Series D
Protocols
Community & Commerce
Ever wondered how the world's top brands like Rapha and Lululemon cultivate their communities to drive commerce growth? Imagine if you could leverage these strategies to expand your brand. This episode unravels the complex relationship between community and commerce in today's tech and fintech landscape. We delve into the transition from bricks and mortar to the digital space of Web 2.0, exploring how brands have become content creators, curating communities and prompting commerce growth. We analyze the success of Rapha and Lululemon, observing how they cultivated meaningful relationships through content creation and in turn propelled their commerce.
Transcript
Michael Campion: You have a brand protocol that links community and commerce. Every company these days, especially in the tech world and in the fintech world, every company, every brand, wants a community. But what do communities form around and how do they form and how do they impact commerce?
Bob Sheard: So this is very much an evolution of brand design. That is, as a consequence of Web 2.0. So, as brands were able to vacate the physical world of bricks and mortar and populate the digital world of Web 2.0, how do we get people to orient around our brands when there's not a physical space on the high street for them? Well, the way it's done is to generate content that brands realize that they were becoming, effectively, media channels that had content that people would consume and become addicted to, and whilst they were becoming addicted to them, to the content that would be buying the product. So, effectively, you've got this situation where you have content that creates community, that creates commerce. Rapha did this. They built their brand of 80,000 meaningful relationships and got it to about 40 million with 80,000 meaningful relationships, those being people that actually had bought products and what drove them was to create a meaningful relationship. It's a bit like a marriage you don't talk all the time to your wife or husband about everything it just would be a disaster but what you do talk is you talk about the meaningful things at meaningful times. So another brand that is really important was Lululemon. Lululemon were able to create and grow hugely, create this sense of commerce around the religiosity of yoga. This turned that into a north of $1 billion niche brand through the idea of community. Then if we can generate community, we can drive commerce from that community. And more recently we've worked on a brand, a yoga brand, called Oceans Apart, which is very much just pivoted off the influencer yoga community and using the influencer model, has got to in three years an EBITDA of over 20 million. So you can see the power of community. The interesting thing now is how we morph from Web 2.0 to Web 3. 0, is how the dynamics of creating and keeping that community will change as the dynamics of web experience changes.

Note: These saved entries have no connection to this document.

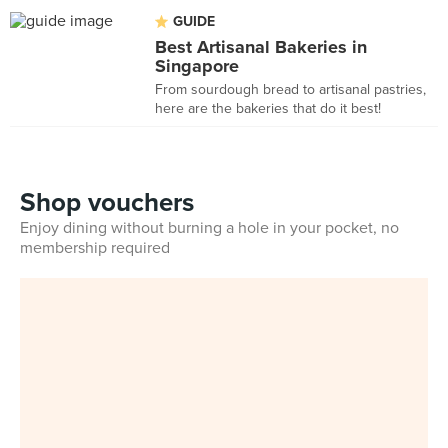
GUIDE
Best Artisanal Bakeries in
Singapore
From sourdough bread to artisanal pastries,
here are the bakeries that do it best!
Shop vouchers
Enjoy dining without burning a hole in your pocket, no
membership required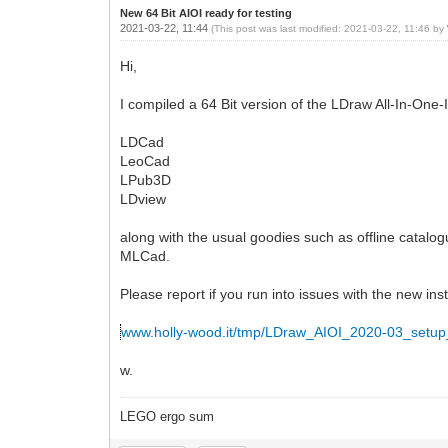
New 64 Bit AIOI ready for testing
2021-03-22, 11:44
(This post was last modified: 2021-03-22, 11:46 by
Hi,
I compiled a 64 Bit version of the LDraw All-In-One-In
LDCad
LeoCad
LPub3D
LDview
along with the usual goodies such as offline catalog
MLCad.
Please report if you run into issues with the new inst
www.holly-wood.it/tmp/LDraw_AIOI_2020-03_setup
w.
LEGO ergo sum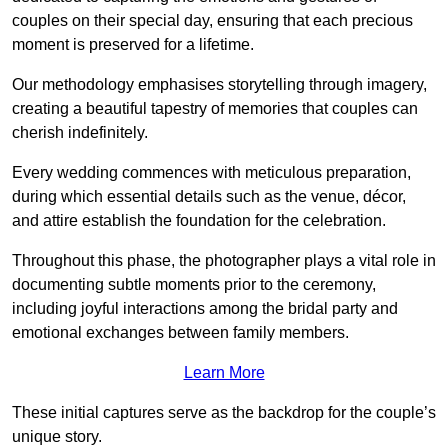
couples on their special day, ensuring that each precious
moment is preserved for a lifetime.
Our methodology emphasises storytelling through imagery,
creating a beautiful tapestry of memories that couples can
cherish indefinitely.
Every wedding commences with meticulous preparation,
during which essential details such as the venue, décor,
and attire establish the foundation for the celebration.
Throughout this phase, the photographer plays a vital role in
documenting subtle moments prior to the ceremony,
including joyful interactions among the bridal party and
emotional exchanges between family members.
Learn More
These initial captures serve as the backdrop for the couple’s
unique story.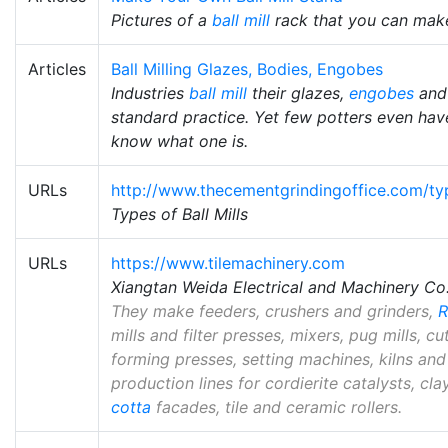
Pictures of a
ball mill
rack that you can make
Articles
Ball Milling Glazes, Bodies, Engobes
Industries
ball mill
their glazes,
engobes
and 
standard practice. Yet few potters even have 
know what one is.
URLs
http://www.thecementgrindingoffice.com/typ
Types of Ball Mills
URLs
https://www.tilemachinery.com
Xiangtan Weida Electrical and Machinery Co.
They make feeders, crushers and grinders,
mills and filter presses, mixers, pug mills, c
forming presses, setting machines, kilns and
production lines for cordierite catalysts, cla
cotta
facades, tile and ceramic rollers.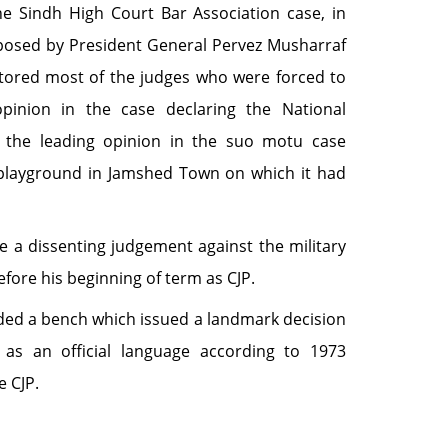
e Sindh High Court Bar Association case, in
posed by President General Pervez Musharraf
tored most of the judges who were forced to
pinion in the case declaring the National
d the leading opinion in the suo motu case
 playground in Jamshed Town on which it had
e a dissenting judgement against the military
efore his beginning of term as CJP.
eaded a bench which issued a landmark decision
as an official language according to 1973
e CJP.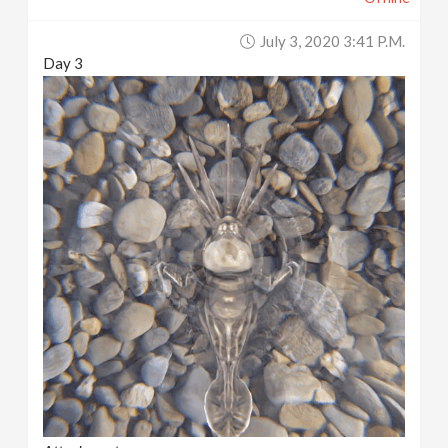
July 3, 2020 3:41 P.m.
Day 3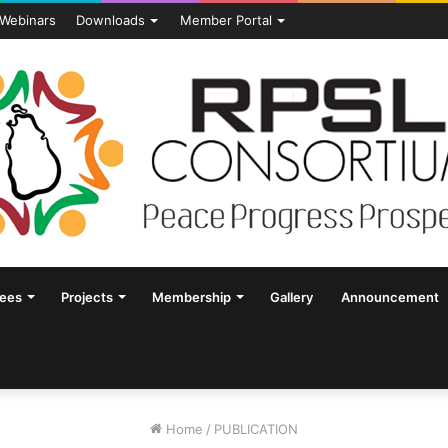
Webinars
Downloads
Member Portal
tees
Projects
Membership
Gallery
Announcement
Home
/
PUBLICATION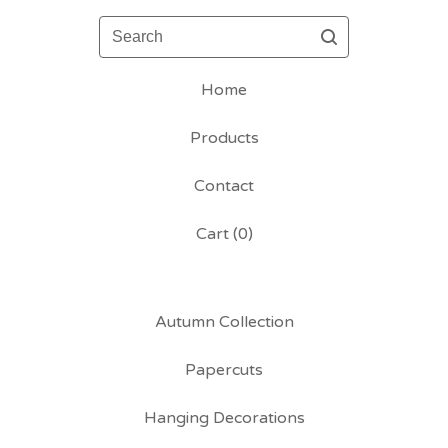
Search
Home
Products
Contact
Cart (
0
)
Autumn Collection
Papercuts
Hanging Decorations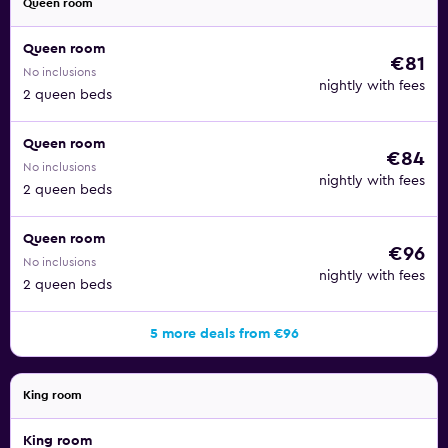
Queen room
Queen room
€81
No inclusions
nightly with fees
2 queen beds
Queen room
€84
No inclusions
nightly with fees
2 queen beds
Queen room
€96
No inclusions
nightly with fees
2 queen beds
5 more deals from €96
King room
King room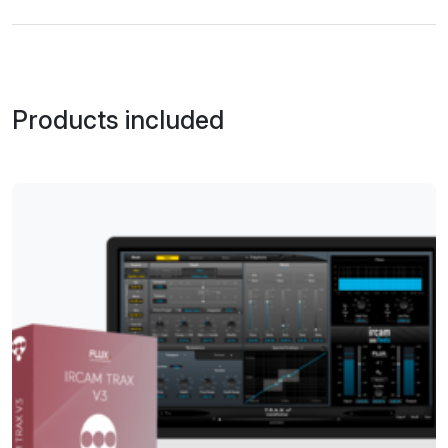
Products included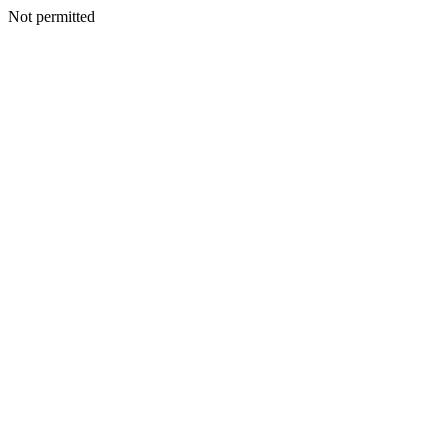
Not permitted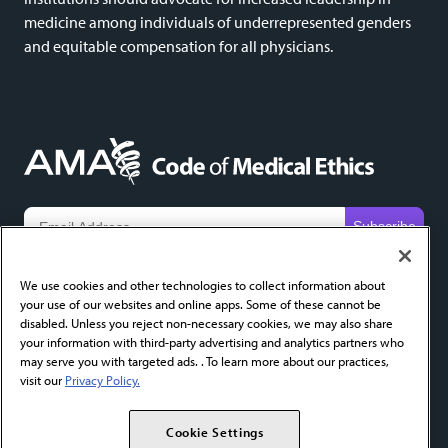
medicine among individuals of underrepresented genders
and equitable compensation for all physicians.
We do not share email addresses and will only use yours to send new content alerts. Add
codeofethics@ama-assn.org
to your contacts to help ensure receipt.
We use cookies and other technologies to collect information about
your use of our websites and online apps. Some of these cannot be
About
FAQ
Privacy Policy
Cookie Settings
Contact
disabled. Unless you reject non-necessary cookies, we may also share
your information with third-party advertising and analytics partners who
AMA Home
AMA Journal of Ethics
AMA Ethics Fellowship
may serve you with targeted ads. . To learn more about our practices,
visit our
Privacy Policy.
Copyright 2026 American Medical Association. All Rights Reserved.
Cookie Settings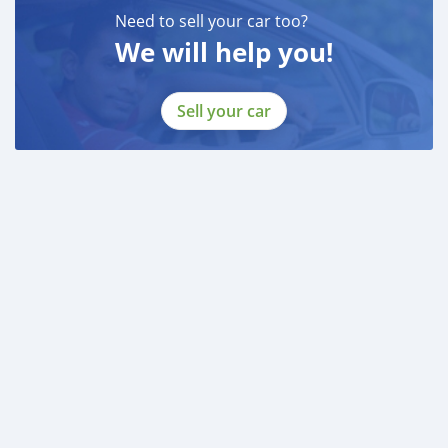
Need to sell your car too?
We will help you!
Sell your car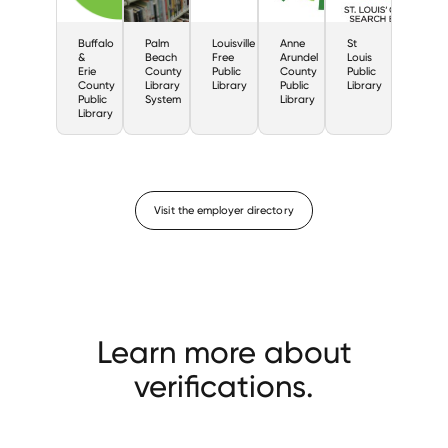
Buffalo
Palm
Louisville
Anne
St
&
Beach
Free
Arundel
Louis
Erie
County
Public
County
Public
County
Library
Library
Public
Library
Public
System
Library
Library
Visit the employer directory
Learn more about
verifications.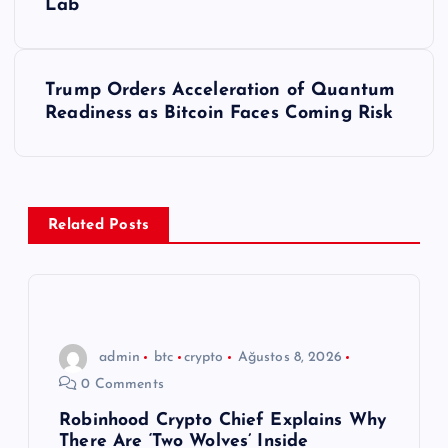
Lab
z
ı
Trump Orders Acceleration of Quantum
Readiness as Bitcoin Faces Coming Risk
g
e
z
Related Posts
i
n
admin
btc
crypto
Ağustos 8, 2026
m
0 Comments
e
Robinhood Crypto Chief Explains Why
There Are ‘Two Wolves’ Inside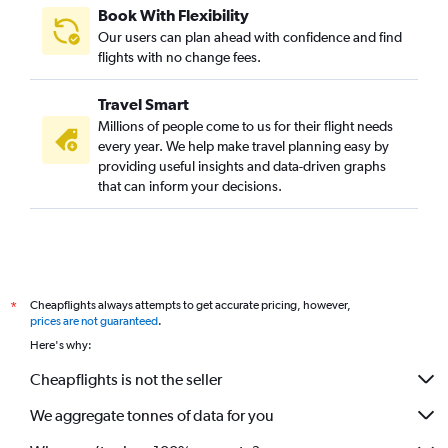
Book With Flexibility
Our users can plan ahead with confidence and find
flights with no change fees.
Travel Smart
Millions of people come to us for their flight needs
every year. We help make travel planning easy by
providing useful insights and data-driven graphs
that can inform your decisions.
Cheapflights always attempts to get accurate pricing, however,
*
prices are not guaranteed
.
Here's why:
Cheapflights is not the seller
We aggregate tonnes of data for you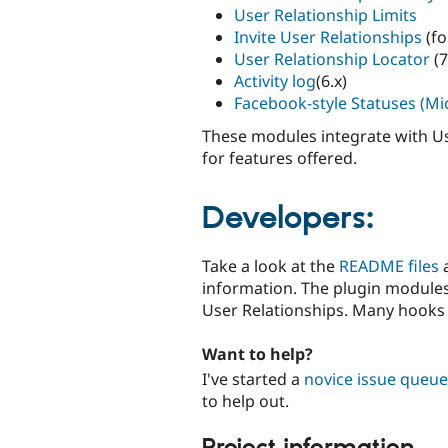
User Relationship Limits
Invite User Relationships
(fo
User Relationship Locator
(7
Activity log
(6.x)
Facebook-style Statuses (Mi
These modules integrate with Use
for features offered.
Developers:
Take a look at the
README files
information. The plugin modules 
User Relationships. Many hooks
Want to help?
I've started a
novice issue queue
to help out.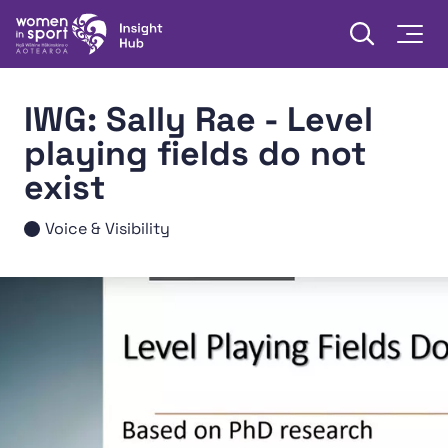
Skip to content
Open searc
Togg
Women in Sport Aotearoa Insight Hub | Ngā Wāhine Hāki
IWG: Sally Rae - Level
playing fields do not
exist
Voice & Visibility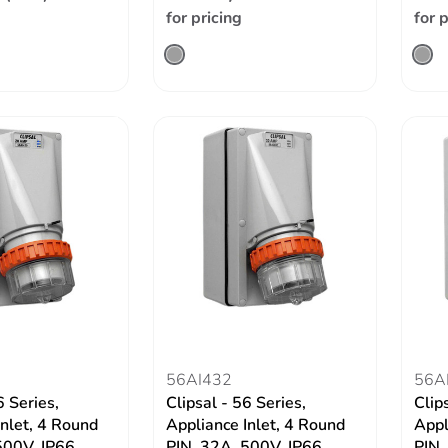
for pricing
for 
56AI432
56A
6 Series,
Clipsal - 56 Series,
Clip
Inlet, 4 Round
Appliance Inlet, 4 Round
Appl
500V, IP66
PIN, 32A, 500V, IP66
PIN,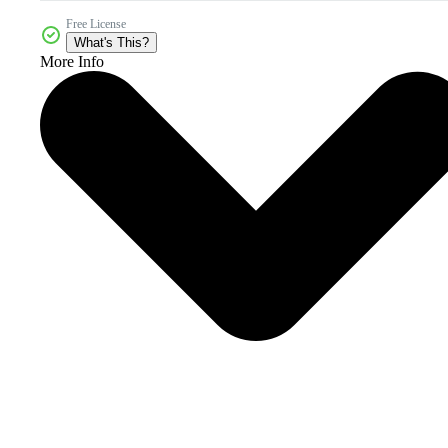
Free License
What's This?
More Info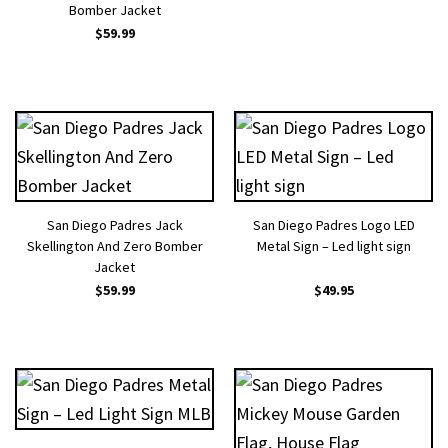
Bomber Jacket
$
59.99
San Diego Padres Jack
San Diego Padres Logo LED
Skellington And Zero Bomber
Metal Sign – Led light sign
Jacket
$
59.99
$
49.95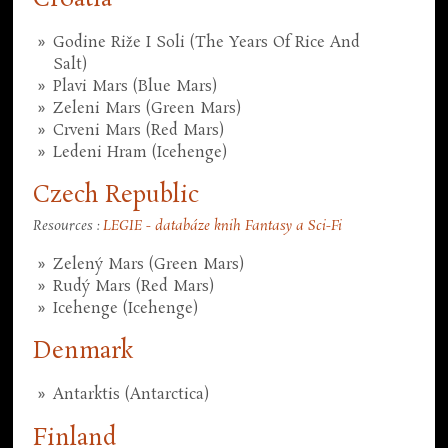
Godine Riže I Soli (The Years Of Rice And
Salt)
Plavi Mars (Blue Mars)
Zeleni Mars (Green Mars)
Crveni Mars (Red Mars)
Ledeni Hram (Icehenge)
Czech Republic
Resources :
LEGIE - databáze knih Fantasy a Sci-Fi
Zelený Mars (Green Mars)
Rudý Mars (Red Mars)
Icehenge (Icehenge)
Denmark
Antarktis (Antarctica)
Finland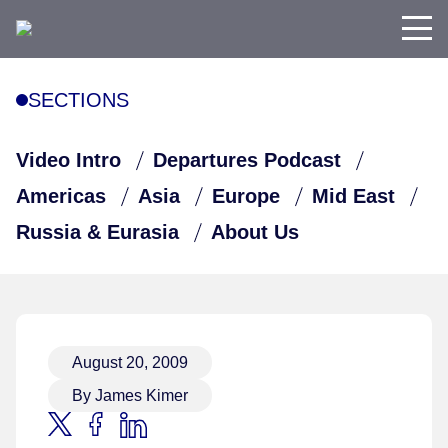
SECTIONS
Video Intro
Departures Podcast
Americas
Asia
Europe
Mid East
Russia & Eurasia
About Us
August 20, 2009
By James Kimer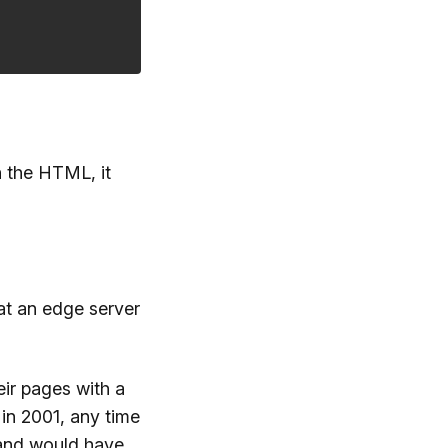
n the HTML, it
at an edge server
ir pages with a
in 2001, any time
and would have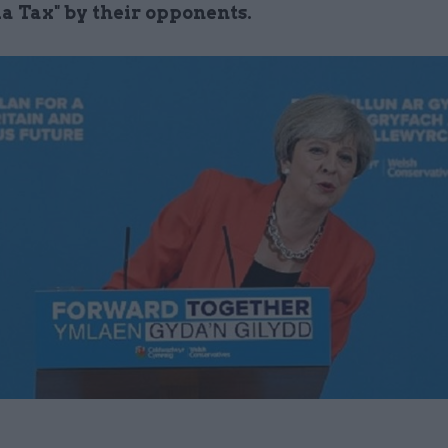
a Tax" by their opponents.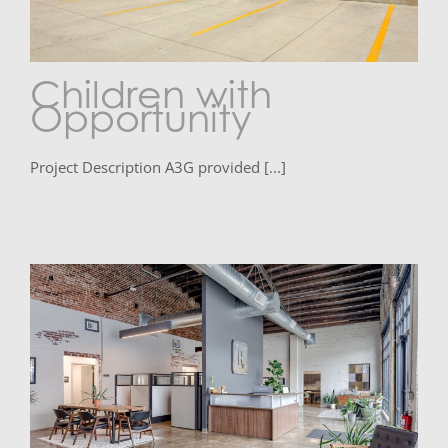
Children with
Opportunity
Project Description A3G provided [...]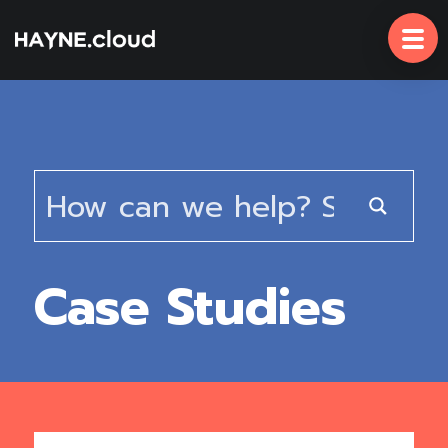
Skip
To
Content
Case Studies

Michael Campion: And there's a huge element of co-creation of content. Now, isn't there an order to build a community, could you maybe go a little bit deeper on that? Content to community, to commerce and the co-creation of content, and how vital that is?
Bob Sheard: Yeah, Web 2.0, all about more or less one-way traffic creating content and trafficking that in one direction to the community, to create the addiction, to then create sales. The rise of the influencer has meant that it's become very important to start to co- create the brand, co- create content and co-create products so that the feeling of the community is that they belong to something that they're part of creating, that you value them, they make they feel valued and they feel valued as an individual. And so the talent challenge for brands is that, you know, through the history of brands it's always been very strict. Strict guidelines and strict architecture, in which all the rules exist for brand creation and don't step outside of them. Now we're moving from a strict architecture to more of a garden where we're allowing the co creation of brand content with consumers, the co- creation of brand design to enable new holes of creativity, new holes of knowledge and new holes of intelligence to ferment and be created to help generate a brand. That creates all sorts of potential chaos, and the way to solve that for a brand is to drive versioning and selectioning throughout their content portfolio. So if you think about the way retailers are now organizing their product selection, so if you have a retailer that's selling products on the east coast of America, which are very urban based, and then they're also selling products on the west coast of America, which are very outdoor based, then if they've got a store in New York or a store in LA, then they're highly likely to be selling different products. But what the store managers now do is they buy from a online archive of products at the brand holds and therefore the brand creates universal products that the store holders can select from and more and more brands need to learn from that. It's a similar model to the Zara model. More brands need to learn that that's how they work with their influencers. They create a portfolio versions that influencers can select from and make their own, so that you then get the impression of co- creation without the chaos.